S&P Dow Jones Indices calculates various benchmarks tracking the performance of VIX futures contracts.
- What is the VIX Short-Term Futures Index?
The S&P 500 VIX Short-Term Futures Index, created in 2009, measures the returns of a portfolio of monthly VIX futures contracts that rolls positions from first-month contracts into second-month contracts on a daily basis. The index maintains a weighted average of one month to expiration.
- What is the VIX Mid-Term Futures Index?
The S&P 500 VIX Mid-Term Futures Index measures the returns of a portfolio of monthly VIX futures contracts that rolls positions from fourth-month contracts into seventh-month contracts, while maintaining positions in fifth- and sixth-month contracts, on a daily basis.

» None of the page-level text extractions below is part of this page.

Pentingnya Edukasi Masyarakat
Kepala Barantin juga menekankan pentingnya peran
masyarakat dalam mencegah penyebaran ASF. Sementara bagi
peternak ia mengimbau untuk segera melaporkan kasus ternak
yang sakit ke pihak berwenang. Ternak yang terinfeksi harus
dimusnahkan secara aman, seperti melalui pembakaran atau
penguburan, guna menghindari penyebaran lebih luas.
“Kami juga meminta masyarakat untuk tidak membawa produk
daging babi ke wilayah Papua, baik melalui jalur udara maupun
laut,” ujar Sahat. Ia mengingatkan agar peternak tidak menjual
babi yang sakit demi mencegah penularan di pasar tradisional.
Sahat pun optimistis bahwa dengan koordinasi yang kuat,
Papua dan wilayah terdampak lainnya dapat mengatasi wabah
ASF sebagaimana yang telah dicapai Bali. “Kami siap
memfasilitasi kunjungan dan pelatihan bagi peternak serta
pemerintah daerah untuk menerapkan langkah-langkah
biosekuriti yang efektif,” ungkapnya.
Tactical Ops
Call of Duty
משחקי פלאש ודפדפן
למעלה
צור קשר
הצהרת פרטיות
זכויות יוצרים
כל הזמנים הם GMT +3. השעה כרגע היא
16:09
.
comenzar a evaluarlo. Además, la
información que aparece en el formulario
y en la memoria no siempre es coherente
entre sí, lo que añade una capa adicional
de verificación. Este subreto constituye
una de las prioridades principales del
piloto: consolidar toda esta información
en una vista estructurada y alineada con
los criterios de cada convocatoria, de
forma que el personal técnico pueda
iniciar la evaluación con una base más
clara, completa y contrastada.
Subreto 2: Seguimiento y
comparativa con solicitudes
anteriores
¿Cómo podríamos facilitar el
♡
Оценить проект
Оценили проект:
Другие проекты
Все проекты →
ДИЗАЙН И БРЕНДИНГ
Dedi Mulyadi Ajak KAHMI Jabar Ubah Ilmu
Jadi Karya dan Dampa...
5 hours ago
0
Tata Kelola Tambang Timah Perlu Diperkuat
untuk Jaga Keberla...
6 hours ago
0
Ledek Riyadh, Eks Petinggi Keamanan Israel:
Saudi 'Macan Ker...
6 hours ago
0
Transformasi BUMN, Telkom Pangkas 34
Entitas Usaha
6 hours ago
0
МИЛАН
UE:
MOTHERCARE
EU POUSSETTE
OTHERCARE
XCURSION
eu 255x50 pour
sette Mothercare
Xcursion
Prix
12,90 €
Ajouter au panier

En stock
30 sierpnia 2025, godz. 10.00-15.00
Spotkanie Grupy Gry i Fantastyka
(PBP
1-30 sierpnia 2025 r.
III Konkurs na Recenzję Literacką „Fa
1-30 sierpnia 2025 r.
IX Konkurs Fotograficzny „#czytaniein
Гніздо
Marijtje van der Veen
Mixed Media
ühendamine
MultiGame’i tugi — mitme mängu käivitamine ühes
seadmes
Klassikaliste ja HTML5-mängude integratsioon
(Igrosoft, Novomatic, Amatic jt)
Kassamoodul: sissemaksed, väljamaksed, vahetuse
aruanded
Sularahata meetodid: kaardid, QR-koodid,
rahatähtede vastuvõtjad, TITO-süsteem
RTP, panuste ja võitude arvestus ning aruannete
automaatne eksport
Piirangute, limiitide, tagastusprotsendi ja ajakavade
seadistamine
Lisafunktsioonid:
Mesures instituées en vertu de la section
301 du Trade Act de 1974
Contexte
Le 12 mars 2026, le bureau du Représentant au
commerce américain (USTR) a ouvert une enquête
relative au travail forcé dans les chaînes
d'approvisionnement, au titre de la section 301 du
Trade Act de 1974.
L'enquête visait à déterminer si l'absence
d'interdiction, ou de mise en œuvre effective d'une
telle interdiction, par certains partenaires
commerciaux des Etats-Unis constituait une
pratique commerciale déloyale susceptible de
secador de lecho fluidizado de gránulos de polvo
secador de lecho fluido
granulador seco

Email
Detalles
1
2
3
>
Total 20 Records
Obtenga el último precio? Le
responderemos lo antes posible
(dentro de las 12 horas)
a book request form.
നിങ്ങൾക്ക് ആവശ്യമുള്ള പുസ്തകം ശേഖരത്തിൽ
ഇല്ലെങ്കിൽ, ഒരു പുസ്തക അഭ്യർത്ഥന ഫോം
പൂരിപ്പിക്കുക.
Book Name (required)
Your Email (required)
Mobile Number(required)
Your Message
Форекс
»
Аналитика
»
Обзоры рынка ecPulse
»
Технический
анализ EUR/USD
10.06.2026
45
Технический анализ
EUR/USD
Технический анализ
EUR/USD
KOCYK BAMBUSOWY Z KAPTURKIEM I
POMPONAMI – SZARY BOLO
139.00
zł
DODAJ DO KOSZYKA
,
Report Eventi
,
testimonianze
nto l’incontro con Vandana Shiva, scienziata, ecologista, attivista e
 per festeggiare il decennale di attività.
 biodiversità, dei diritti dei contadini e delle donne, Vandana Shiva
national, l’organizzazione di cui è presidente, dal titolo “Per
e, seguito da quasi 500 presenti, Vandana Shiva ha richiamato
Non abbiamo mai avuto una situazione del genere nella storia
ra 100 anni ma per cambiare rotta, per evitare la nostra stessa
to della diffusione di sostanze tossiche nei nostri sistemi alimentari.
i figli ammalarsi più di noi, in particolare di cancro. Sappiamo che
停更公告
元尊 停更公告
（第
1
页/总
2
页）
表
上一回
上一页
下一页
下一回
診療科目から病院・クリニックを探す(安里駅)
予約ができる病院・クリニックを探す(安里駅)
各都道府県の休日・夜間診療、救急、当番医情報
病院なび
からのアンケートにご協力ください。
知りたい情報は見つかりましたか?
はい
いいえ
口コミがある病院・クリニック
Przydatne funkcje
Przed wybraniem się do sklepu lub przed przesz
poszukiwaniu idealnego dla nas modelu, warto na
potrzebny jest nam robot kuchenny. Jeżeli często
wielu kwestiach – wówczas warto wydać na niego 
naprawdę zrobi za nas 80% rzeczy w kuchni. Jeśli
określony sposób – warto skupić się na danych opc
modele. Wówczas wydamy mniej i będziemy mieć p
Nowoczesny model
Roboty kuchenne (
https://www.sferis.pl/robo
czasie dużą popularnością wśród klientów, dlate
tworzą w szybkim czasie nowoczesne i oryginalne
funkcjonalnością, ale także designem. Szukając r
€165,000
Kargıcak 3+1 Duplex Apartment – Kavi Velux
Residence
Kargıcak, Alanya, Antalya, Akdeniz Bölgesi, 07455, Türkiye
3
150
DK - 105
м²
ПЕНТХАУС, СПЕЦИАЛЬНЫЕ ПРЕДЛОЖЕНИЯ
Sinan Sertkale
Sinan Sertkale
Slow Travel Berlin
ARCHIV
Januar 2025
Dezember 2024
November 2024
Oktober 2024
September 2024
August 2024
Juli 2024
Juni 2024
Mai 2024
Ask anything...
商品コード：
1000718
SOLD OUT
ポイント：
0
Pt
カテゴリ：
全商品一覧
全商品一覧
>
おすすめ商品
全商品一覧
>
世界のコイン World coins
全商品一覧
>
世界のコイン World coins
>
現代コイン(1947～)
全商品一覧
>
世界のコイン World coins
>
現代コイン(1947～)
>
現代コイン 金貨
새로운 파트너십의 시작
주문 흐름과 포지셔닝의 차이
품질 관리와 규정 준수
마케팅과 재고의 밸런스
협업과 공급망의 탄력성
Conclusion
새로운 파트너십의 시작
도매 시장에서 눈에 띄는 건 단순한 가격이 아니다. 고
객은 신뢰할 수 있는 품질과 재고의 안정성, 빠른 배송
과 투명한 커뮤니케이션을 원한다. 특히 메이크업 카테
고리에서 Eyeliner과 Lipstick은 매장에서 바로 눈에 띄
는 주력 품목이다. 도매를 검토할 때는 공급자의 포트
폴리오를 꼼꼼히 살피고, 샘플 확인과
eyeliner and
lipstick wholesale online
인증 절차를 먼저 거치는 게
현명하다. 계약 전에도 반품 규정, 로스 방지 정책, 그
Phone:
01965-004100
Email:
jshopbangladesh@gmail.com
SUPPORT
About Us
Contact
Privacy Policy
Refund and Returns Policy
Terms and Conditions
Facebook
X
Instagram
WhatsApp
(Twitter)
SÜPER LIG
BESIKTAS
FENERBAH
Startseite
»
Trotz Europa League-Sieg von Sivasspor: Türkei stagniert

The index maintains a weighted average of five months to expiration.
About the S&P 500 VIX Short-Term and Mid-Term Futures Indexes and the VIX
- How do the VIX Short-Term and Mid-Term Futures Indexes’ expectations for volatility differ from the VIX?
The VIX futures indexes reflect expectations for the VIX in one month (short-term) or five months (mid-term), while the VIX reflects expectations for the volatility of the S&P 500 over the next 30 days.
- How closely do the VIX Short-Term and Mid-Term Futures Indexes move with the VIX?
While the S&P 500 VIX Short-Term and Mid-Term Futures Indexes have tended to move in the same direction as the VIX, they have tended to move in smaller increments, as indicated by the index betas to the VIX. This trend may or may not continue.
- Are the VIX Short-Term and Mid-Term Futures Indexes as volatile as the VIX?
The S&P 500 VIX Short-Term and Mid-Term Futures Indexes have historically been less volatile than the VIX but significantly more volatile than the S&P 500. This trend may or may not continue.
- How does the futures rolling process affect the VIX Short-Term and Mid-Term Futures Indexes?
The futures rolling process employed by the S&P 500 VIX Short-Term and Mid-Term Futures Indexes can negatively impact their daily returns when the VIX futures market is in contango and positively impact their daily returns when the VIX futures market is in backwardation.